I picked up a copy of 120, Rue de la Gare back in 1999. I recall seeing the book for $42 in Schoenhof's, the foreign language bookstore in Harvard Square, about a year after picking up the book for $23 Canadian (which back then was less than usd18) at DéBéDé in Montreal. I love looking at all the Vichy-era material he integrated into the backgrounds.

I would then try to read and get very little of it. I fathomed the story, but more from the pics than the words.

I dug the book out of a box recently and now it's almost a breeze. "Arthur, the head of Recruitment, never showed any humor. He had filled our tobacco from what he'd confiscated out of our pouches the night before, to the men that we signed up." I only had to look up one of the French words from scratch (veille: brink of night, night watch), confirm another (immatriculer, to register a name to a record, close to our "matriculate" but without our implication of education) and then learn a word from German that I wasn't guessing well (Aufnahme). I never studied German -- just heard some here and there from my mother -- so I was thinking "in-naming" and not getting a lot farther. Turned out I wasn't far off.

There is still plenty that I have to revisit after a try.

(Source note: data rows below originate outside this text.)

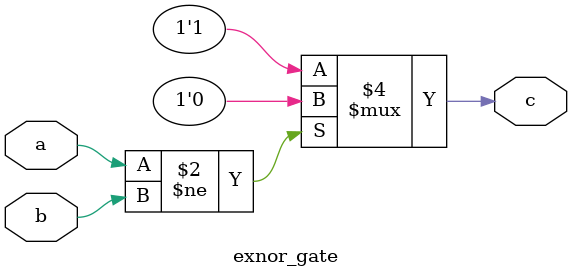
<source format=v>
module exnor_gate (
    input a,b,output reg c
);
    always @(*) begin
        if (a!=b) begin
            c=1'b0;
        end else begin
            c=1'b1;
        end
    end
endmodule


// output 0, when both input is not equal or same
</source>
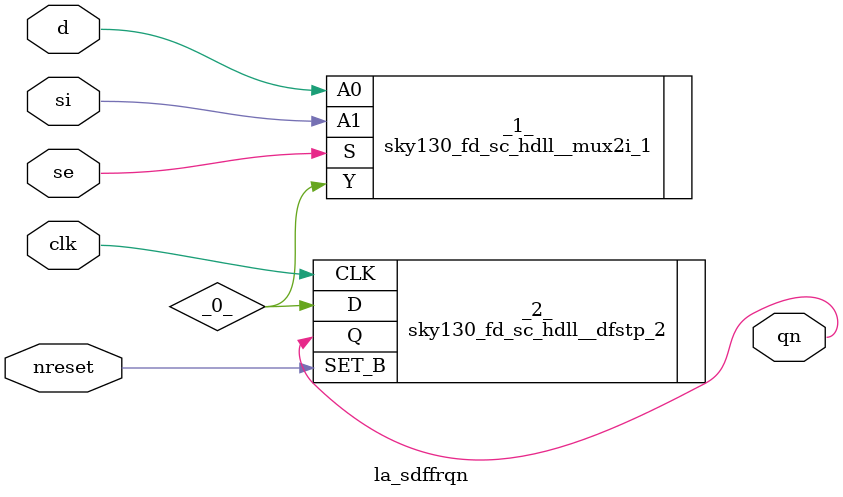
<source format=v>

/* Generated by Yosys 0.37 (git sha1 a5c7f69ed, clang 14.0.0-1ubuntu1.1 -fPIC -Os) */

module la_sdffrqn(d, si, se, clk, nreset, qn);
  wire _0_;
  input clk;
  wire clk;
  input d;
  wire d;
  input nreset;
  wire nreset;
  output qn;
  wire qn;
  input se;
  wire se;
  input si;
  wire si;
  sky130_fd_sc_hdll__mux2i_1 _1_ (
    .A0(d),
    .A1(si),
    .S(se),
    .Y(_0_)
  );
  sky130_fd_sc_hdll__dfstp_2 _2_ (
    .CLK(clk),
    .D(_0_),
    .Q(qn),
    .SET_B(nreset)
  );
endmodule

</source>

I have a better idea how to parse an idiom, how to sense where the words are going from their context.

I am still researching French immersion schools. This doesn't seem to be getting easier, just more irksome. Just as I find one that looks interesting, I realize I don't have much to tell it apart from the others. The one web site that claims to review them has little to discern.

There is one place that wants to stand out: a school in Belgium that only offers one-on-one sessions. It costs several times more than the rest: €2295 (about $3400) for the cheapest of their one-week sessions, although room and board are included.

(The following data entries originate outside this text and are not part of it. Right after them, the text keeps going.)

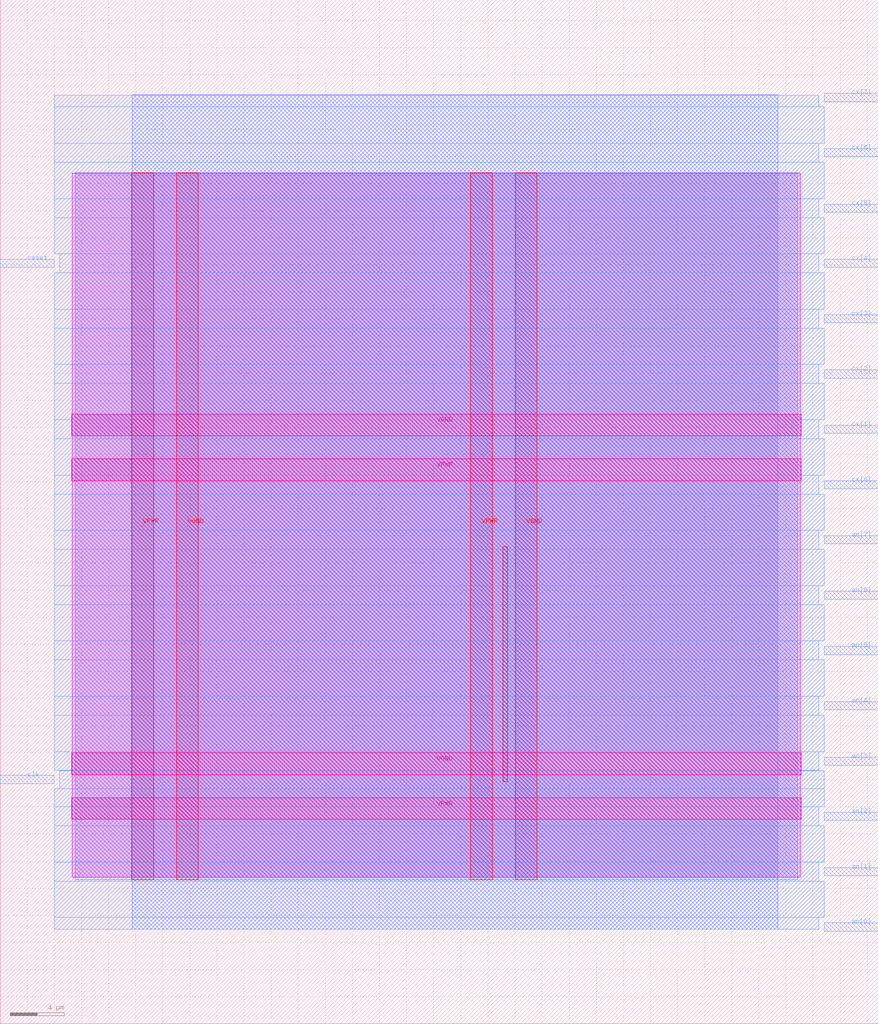
<source format=lef>
VERSION 5.7 ;
  NOWIREEXTENSIONATPIN ON ;
  DIVIDERCHAR "/" ;
  BUSBITCHARS "[]" ;
MACRO cpu_top
  CLASS BLOCK ;
  FOREIGN cpu_top ;
  ORIGIN 0.000 0.000 ;
  SIZE 64.815 BY 75.535 ;
  PIN VGND
    DIRECTION INOUT ;
    USE GROUND ;
    PORT
      LAYER met4 ;
        RECT 13.020 10.640 14.620 62.800 ;
    END
    PORT
      LAYER met4 ;
        RECT 38.020 10.640 39.620 62.800 ;
    END
    PORT
      LAYER met5 ;
        RECT 5.280 18.380 59.120 19.980 ;
    END
    PORT
      LAYER met5 ;
        RECT 5.280 43.380 59.120 44.980 ;
    END
  END VGND
  PIN VPWR
    DIRECTION INOUT ;
    USE POWER ;
    PORT
      LAYER met4 ;
        RECT 9.720 10.640 11.320 62.800 ;
    END
    PORT
      LAYER met4 ;
        RECT 34.720 10.640 36.320 62.800 ;
    END
    PORT
      LAYER met5 ;
        RECT 5.280 15.080 59.120 16.680 ;
    END
    PORT
      LAYER met5 ;
        RECT 5.280 40.080 59.120 41.680 ;
    END
  END VPWR
  PIN an[0]
    DIRECTION OUTPUT ;
    USE SIGNAL ;
    ANTENNADIFFAREA 0.445500 ;
    PORT
      LAYER met3 ;
        RECT 60.815 6.840 64.815 7.440 ;
    END
  END an[0]
  PIN an[1]
    DIRECTION OUTPUT ;
    USE SIGNAL ;
    ANTENNADIFFAREA 0.445500 ;
    PORT
      LAYER met3 ;
        RECT 60.815 10.920 64.815 11.520 ;
    END
  END an[1]
  PIN an[2]
    DIRECTION OUTPUT ;
    USE SIGNAL ;
    ANTENNADIFFAREA 0.445500 ;
    PORT
      LAYER met3 ;
        RECT 60.815 15.000 64.815 15.600 ;
    END
  END an[2]
  PIN an[3]
    DIRECTION OUTPUT ;
    USE SIGNAL ;
    ANTENNADIFFAREA 0.445500 ;
    PORT
      LAYER met3 ;
        RECT 60.815 19.080 64.815 19.680 ;
    END
  END an[3]
  PIN an[4]
    DIRECTION OUTPUT ;
    USE SIGNAL ;
    ANTENNADIFFAREA 0.445500 ;
    PORT
      LAYER met3 ;
        RECT 60.815 23.160 64.815 23.760 ;
    END
  END an[4]
  PIN an[5]
    DIRECTION OUTPUT ;
    USE SIGNAL ;
    ANTENNADIFFAREA 0.445500 ;
    PORT
      LAYER met3 ;
        RECT 60.815 27.240 64.815 27.840 ;
    END
  END an[5]
  PIN an[6]
    DIRECTION OUTPUT ;
    USE SIGNAL ;
    ANTENNADIFFAREA 0.445500 ;
    PORT
      LAYER met3 ;
        RECT 60.815 31.320 64.815 31.920 ;
    END
  END an[6]
  PIN an[7]
    DIRECTION OUTPUT ;
    USE SIGNAL ;
    ANTENNADIFFAREA 0.445500 ;
    PORT
      LAYER met3 ;
        RECT 60.815 35.400 64.815 36.000 ;
    END
  END an[7]
  PIN clk
    DIRECTION INPUT ;
    USE SIGNAL ;
    ANTENNAGATEAREA 0.852000 ;
    PORT
      LAYER met3 ;
        RECT 0.000 17.720 4.000 18.320 ;
    END
  END clk
  PIN cx[0]
    DIRECTION OUTPUT ;
    USE SIGNAL ;
    PORT
      LAYER met3 ;
        RECT 60.815 39.480 64.815 40.080 ;
    END
  END cx[0]
  PIN cx[1]
    DIRECTION OUTPUT ;
    USE SIGNAL ;
    ANTENNADIFFAREA 0.445500 ;
    PORT
      LAYER met3 ;
        RECT 60.815 43.560 64.815 44.160 ;
    END
  END cx[1]
  PIN cx[2]
    DIRECTION OUTPUT ;
    USE SIGNAL ;
    ANTENNADIFFAREA 0.445500 ;
    PORT
      LAYER met3 ;
        RECT 60.815 47.640 64.815 48.240 ;
    END
  END cx[2]
  PIN cx[3]
    DIRECTION OUTPUT ;
    USE SIGNAL ;
    ANTENNADIFFAREA 0.445500 ;
    PORT
      LAYER met3 ;
        RECT 60.815 51.720 64.815 52.320 ;
    END
  END cx[3]
  PIN cx[4]
    DIRECTION OUTPUT ;
    USE SIGNAL ;
    ANTENNADIFFAREA 0.445500 ;
    PORT
      LAYER met3 ;
        RECT 60.815 55.800 64.815 56.400 ;
    END
  END cx[4]
  PIN cx[5]
    DIRECTION OUTPUT ;
    USE SIGNAL ;
    ANTENNADIFFAREA 0.445500 ;
    PORT
      LAYER met3 ;
        RECT 60.815 59.880 64.815 60.480 ;
    END
  END cx[5]
  PIN cx[6]
    DIRECTION OUTPUT ;
    USE SIGNAL ;
    ANTENNADIFFAREA 0.445500 ;
    PORT
      LAYER met3 ;
        RECT 60.815 63.960 64.815 64.560 ;
    END
  END cx[6]
  PIN cx[7]
    DIRECTION OUTPUT ;
    USE SIGNAL ;
    ANTENNADIFFAREA 0.795200 ;
    PORT
      LAYER met3 ;
        RECT 60.815 68.040 64.815 68.640 ;
    END
  END cx[7]
  PIN reset
    DIRECTION INPUT ;
    USE SIGNAL ;
    PORT
      LAYER met3 ;
        RECT 0.000 55.800 4.000 56.400 ;
    END
  END reset
  OBS
      LAYER nwell ;
        RECT 5.330 10.795 59.070 62.750 ;
      LAYER li1 ;
        RECT 5.520 10.795 58.880 62.645 ;
      LAYER met1 ;
        RECT 5.520 10.640 58.880 62.800 ;
      LAYER met2 ;
        RECT 9.750 6.955 57.410 68.525 ;
      LAYER met3 ;
        RECT 4.000 67.640 60.415 68.505 ;
        RECT 4.000 64.960 60.815 67.640 ;
        RECT 4.000 63.560 60.415 64.960 ;
        RECT 4.000 60.880 60.815 63.560 ;
        RECT 4.000 59.480 60.415 60.880 ;
        RECT 4.000 56.800 60.815 59.480 ;
        RECT 4.400 55.400 60.415 56.800 ;
        RECT 4.000 52.720 60.815 55.400 ;
        RECT 4.000 51.320 60.415 52.720 ;
        RECT 4.000 48.640 60.815 51.320 ;
        RECT 4.000 47.240 60.415 48.640 ;
        RECT 4.000 44.560 60.815 47.240 ;
        RECT 4.000 43.160 60.415 44.560 ;
        RECT 4.000 40.480 60.815 43.160 ;
        RECT 4.000 39.080 60.415 40.480 ;
        RECT 4.000 36.400 60.815 39.080 ;
        RECT 4.000 35.000 60.415 36.400 ;
        RECT 4.000 32.320 60.815 35.000 ;
        RECT 4.000 30.920 60.415 32.320 ;
        RECT 4.000 28.240 60.815 30.920 ;
        RECT 4.000 26.840 60.415 28.240 ;
        RECT 4.000 24.160 60.815 26.840 ;
        RECT 4.000 22.760 60.415 24.160 ;
        RECT 4.000 20.080 60.815 22.760 ;
        RECT 4.000 18.720 60.415 20.080 ;
        RECT 4.400 18.680 60.415 18.720 ;
        RECT 4.400 17.320 60.815 18.680 ;
        RECT 4.000 16.000 60.815 17.320 ;
        RECT 4.000 14.600 60.415 16.000 ;
        RECT 4.000 11.920 60.815 14.600 ;
        RECT 4.000 10.520 60.415 11.920 ;
        RECT 4.000 7.840 60.815 10.520 ;
        RECT 4.000 6.975 60.415 7.840 ;
      LAYER met4 ;
        RECT 37.095 17.855 37.425 35.185 ;
  END
END cpu_top
END LIBRARY


</source>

$3400 is exactly what my freshman year at SUNY-Binghamton cost in 1992. Is one week of deep French immersion in the Ardennes worth as much as a year of university?

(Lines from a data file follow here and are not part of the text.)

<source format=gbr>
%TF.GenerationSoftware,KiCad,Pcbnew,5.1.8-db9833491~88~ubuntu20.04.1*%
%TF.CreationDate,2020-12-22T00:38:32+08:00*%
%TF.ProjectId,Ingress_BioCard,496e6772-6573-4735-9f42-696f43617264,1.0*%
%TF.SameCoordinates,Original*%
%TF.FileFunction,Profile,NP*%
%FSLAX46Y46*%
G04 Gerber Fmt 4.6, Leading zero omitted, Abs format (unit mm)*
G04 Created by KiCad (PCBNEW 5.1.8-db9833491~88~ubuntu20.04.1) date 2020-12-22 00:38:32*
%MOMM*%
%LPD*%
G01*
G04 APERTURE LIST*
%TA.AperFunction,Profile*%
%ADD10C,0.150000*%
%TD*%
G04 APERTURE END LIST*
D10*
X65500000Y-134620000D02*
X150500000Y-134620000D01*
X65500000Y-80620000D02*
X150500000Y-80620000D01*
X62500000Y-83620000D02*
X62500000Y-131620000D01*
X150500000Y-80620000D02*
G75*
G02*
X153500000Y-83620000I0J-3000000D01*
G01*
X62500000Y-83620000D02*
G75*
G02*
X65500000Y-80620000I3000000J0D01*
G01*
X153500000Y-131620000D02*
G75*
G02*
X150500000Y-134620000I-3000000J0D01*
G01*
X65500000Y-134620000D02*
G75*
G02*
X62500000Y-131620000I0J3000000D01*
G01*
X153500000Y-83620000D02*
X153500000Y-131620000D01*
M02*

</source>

In contrast, the school I found in Lyon (a city that fascinates me and I cannot wait to visit) charges €345 ($506) per week for its most intense program. I can either get a furnished apartment nearby for €371 ($544) or stay with a host family (which sounds more interesting).

When I was staying in Sydney, I met a bunch of French and Belgian kids studying English at a nearby tech school. That seems ideal: spend the day studying, spend the evening drinking and practicing. Then again I could wind up like they did, only speaking my native tongue and bitching about who is getting any in the crew.

I've been working on a single sheet that compiles every single page I've read to date. I didn't plan to be obsessed with the problem: I was just tired of looking up the same information repeatedly. I started putting it all into one text file.

Then I realized how many web sites were just trying to make money on the lack of centralized data. Several use the travel agent cruise model, telling you all sorts of details about various programs but never telling you the names of the programs. Then they ask you to fill out a form to get details slash sign up.

I don't think I'll feel done until I can make a confident decision. I'd like to get it done during the next couple, so that I can travel before the expensive part of European travel. Once I have the details, I will let y'all know and possibly build a web page.